Q3: Analogous to the C-Suite, who on the board is intimately familiar with sustainability as an operational matter? What is Key: Do those people have on-the-ground experience on sustainability in business operations in multiple international markets? Frankly US firms’ boards of directors are behind the ball compared with other G7 companies.
Scenarios
Scenario One. Your main competitor in your industry—also a U.S.-based firm—announces it will re-enter Russia, which was/is a valuable market, but is doing so not through direct operations in-country but as an exporter.

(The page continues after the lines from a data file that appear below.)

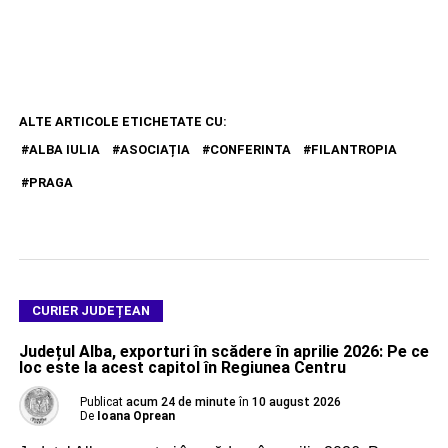
ALTE ARTICOLE ETICHETATE CU:
ALBA IULIA
ASOCIAȚIA
CONFERINTA
FILANTROPIA
PRAGA
CURIER JUDEȚEAN
Județul Alba, exporturi în scădere în aprilie 2026: Pe ce
loc este la acest capitol în Regiunea Centru
Publicat
acum 24 de minute
în
10 august 2026
De
Ioana Oprean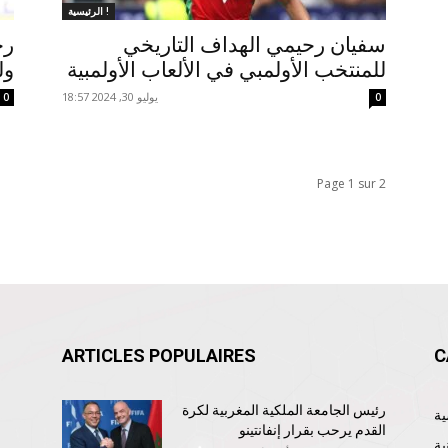
الرئيسية !
سفيان رحيمي الهداف التاريخي
رح
للمنتخب الأولمبي في الألعاب الأولمبية
ول
يوليو 30, 2024 18:57
0
0
Page 1 sur 2
ARTICLES POPULAIRES
C
رئيس الجامعة الملكية المغربية لكرة
القدم يرحب بقرار إنفانتينو
ية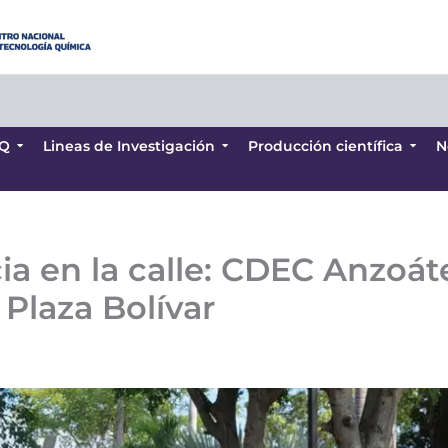
Q
Lineas de Investigación
Producción científica
N
Q
Lineas de Investigación
Producción científica
N
ia en la calle: CDEC Anzoá
 Plaza Bolívar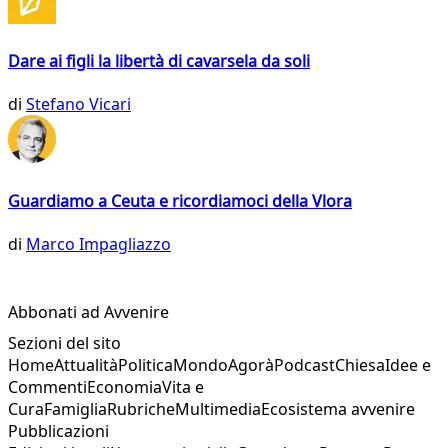
Dare ai figli la libertà di cavarsela da soli
di
Stefano Vicari
Guardiamo a Ceuta e ricordiamoci della Vlora
di
Marco Impagliazzo
Abbonati ad Avvenire
Sezioni del sito
Home
Attualità
Politica
Mondo
Agorà
Podcast
Chiesa
Idee e
Commenti
Economia
Vita e
Cura
Famiglia
Rubriche
Multimedia
Ecosistema avvenire
Pubblicazioni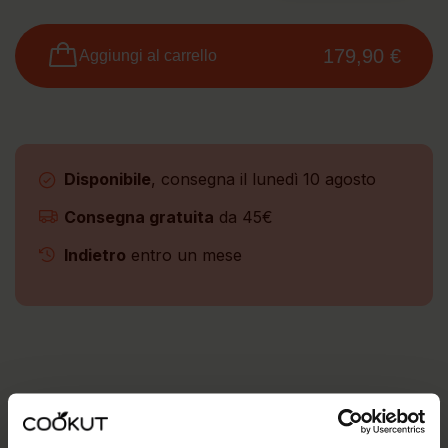
179,90 €
Aggiungi al carrello
Disponibile
, consegna il lunedì 10 agosto
Consegna gratuita
da 45€
Indietro
entro un mese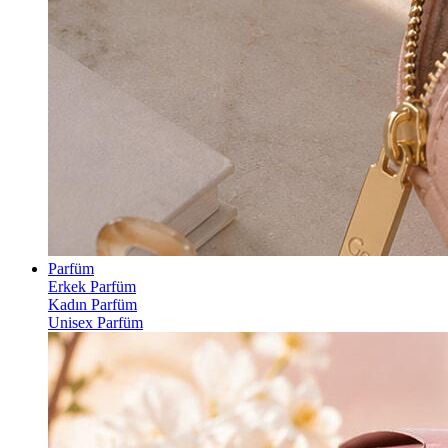
Parfüm
Erkek Parfüm
Kadın Parfüm
Unisex Parfüm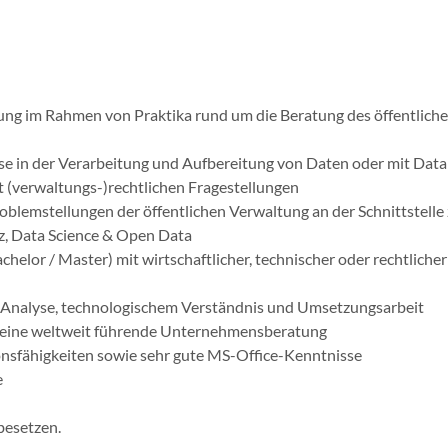
rung im Rahmen von Praktika rund um die Beratung des öffentlich
sse in der Verarbeitung und Aufbereitung von Daten oder mit Da
 (verwaltungs-)rechtlichen Fragestellungen
lemstellungen der öffentlichen Verwaltung an der Schnittstelle z
z, Data Science & Open Data
helor / Master) mit wirtschaftlicher, technischer oder rechtlich
 Analyse, technologischem Verständnis und Umsetzungsarbeit
ür eine weltweit führende Unternehmensberatung
nsfähigkeiten sowie sehr gute MS-Office-Kenntnisse
e
besetzen.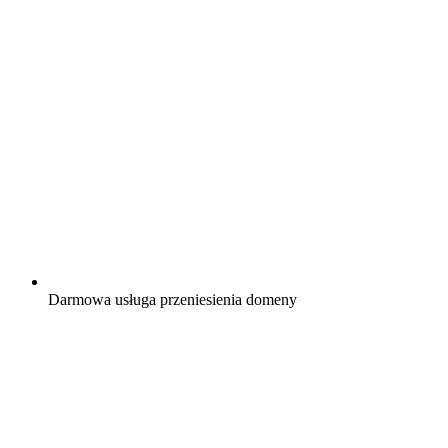
Darmowa
usługa przeniesienia domeny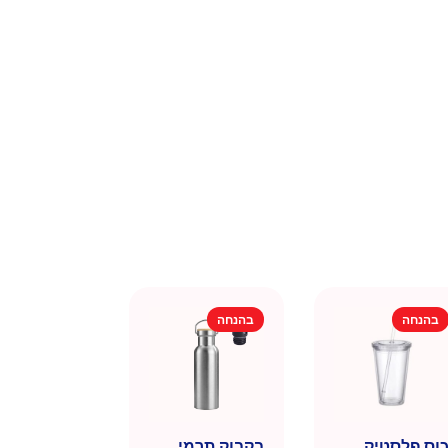
בהנחה
בהנחה
וס פלסטיק
בקבוק תרמי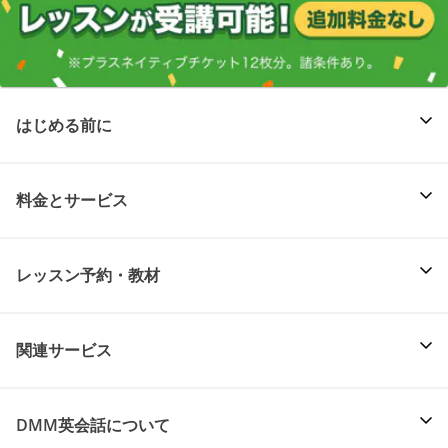
はじめる前に
料金とサービス
レッスン予約・教材
関連サービス
DMM英会話について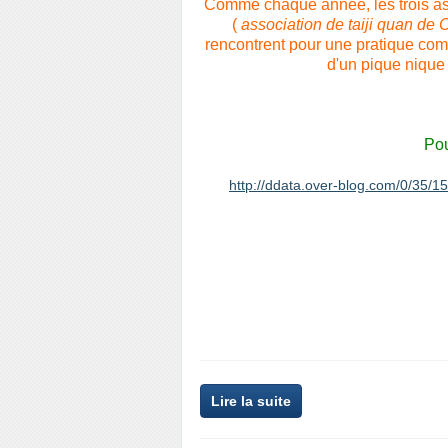
Comme chaque année, les trois ass
(
association de taiji quan de
rencontrent pour une pratique com
d'un pique nique
Pou
http://ddata.over-blog.com/0/35/
Lire la suite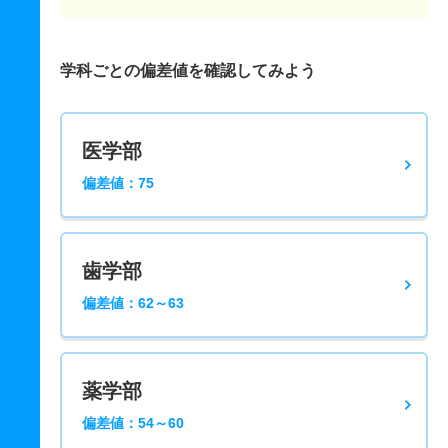
学科ごとの偏差値を確認してみよう
医学部
偏差値：75
歯学部
偏差値：62～63
薬学部
偏差値：54～60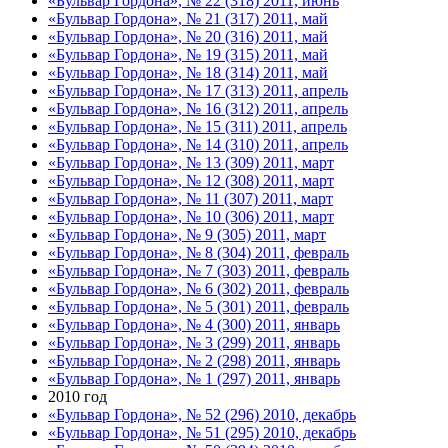
«Бульвар Гордона», № 22 (318) 2011, июнь
«Бульвар Гордона», № 21 (317) 2011, май
«Бульвар Гордона», № 20 (316) 2011, май
«Бульвар Гордона», № 19 (315) 2011, май
«Бульвар Гордона», № 18 (314) 2011, май
«Бульвар Гордона», № 17 (313) 2011, апрель
«Бульвар Гордона», № 16 (312) 2011, апрель
«Бульвар Гордона», № 15 (311) 2011, апрель
«Бульвар Гордона», № 14 (310) 2011, апрель
«Бульвар Гордона», № 13 (309) 2011, март
«Бульвар Гордона», № 12 (308) 2011, март
«Бульвар Гордона», № 11 (307) 2011, март
«Бульвар Гордона», № 10 (306) 2011, март
«Бульвар Гордона», № 9 (305) 2011, март
«Бульвар Гордона», № 8 (304) 2011, февраль
«Бульвар Гордона», № 7 (303) 2011, февраль
«Бульвар Гордона», № 6 (302) 2011, февраль
«Бульвар Гордона», № 5 (301) 2011, февраль
«Бульвар Гордона», № 4 (300) 2011, январь
«Бульвар Гордона», № 3 (299) 2011, январь
«Бульвар Гордона», № 2 (298) 2011, январь
«Бульвар Гордона», № 1 (297) 2011, январь
2010 год
«Бульвар Гордона», № 52 (296) 2010, декабрь
«Бульвар Гордона», № 51 (295) 2010, декабрь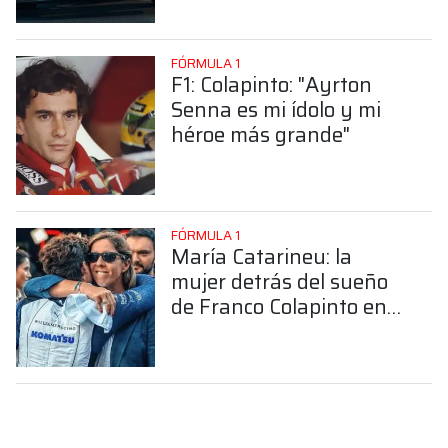
FÓRMULA 1
F1: Colapinto: "Ayrton
Senna es mi ídolo y mi
héroe más grande"
FÓRMULA 1
María Catarineu: la
mujer detrás del sueño
de Franco Colapinto en
la Fórmula 1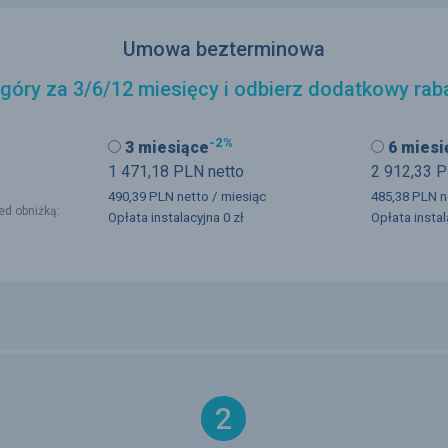
Umowa bezterminowa
 góry za 3/6/12 miesięcy i odbierz dodatkowy rab
-2%
3 miesiące
6 miesi
1 471,18
PLN
netto
2 912,33
P
490,39
PLN
netto
/ miesiąc
485,38
PLN
n
ed obniżką:
Opłata instalacyjna
0 zł
Opłata insta
2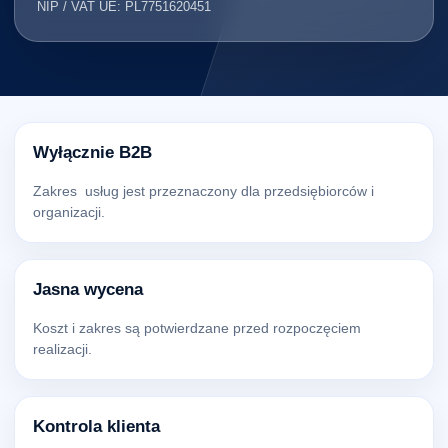
NIP / VAT UE: PL7751620451
Wyłącznie B2B
Zakres usług jest przeznaczony dla przedsiębiorców i
organizacji.
Jasna wycena
Koszt i zakres są potwierdzane przed rozpoczęciem
realizacji.
Kontrola klienta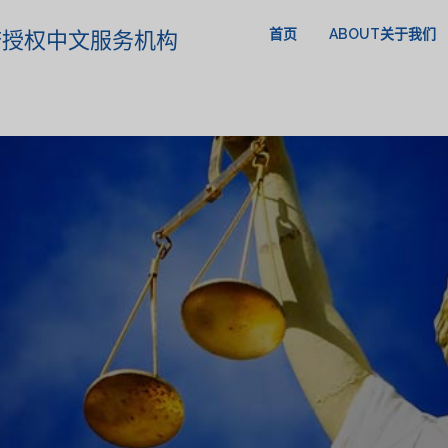
首页
ABOUT关于我们
政府授权中文服务机构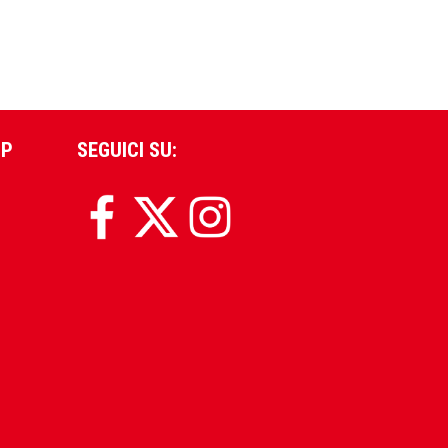
PP
SEGUICI SU: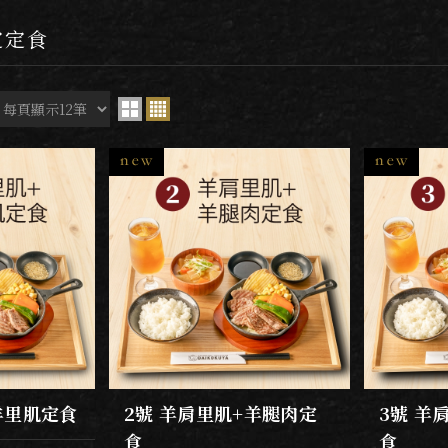
定定食
羊里肌定食
2號 羊肩里肌+羊腿肉定
3號 羊
食
食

Should the board discuss this with C suite, and what questions should be posed to make a go/no-go decision?
Scenario Two. The EPA has decided that a prohibited chemical available only from abroad that your firm used in the past as part of its manufacturing process poses less risk than previously thought, but the public is wary of the EPA’s decision.
Switching back to that chemical would significantly lower your firm’s cost which in turn could result in your firm lowering the price it charges for the final product (of which the chemical is a component), expanding revenues and allow you to hire more workers. How to Handle?
Going Forward
A one-sided focus on reporting compliance with ESG standards and regulations—a rear-view-mirror, static approach—rather than on how to infuse companies’ current and prospective operations, including investment in innovation to capitalize on sustainability opportunities and mitigation of risks—a market-oriented dynamic approach—will not be a winning approach.
It is important to have both on the Board and in the C-suite practitioners in sustainability and extensive on-the-ground international CG business experience. This is no substitute for having advisers.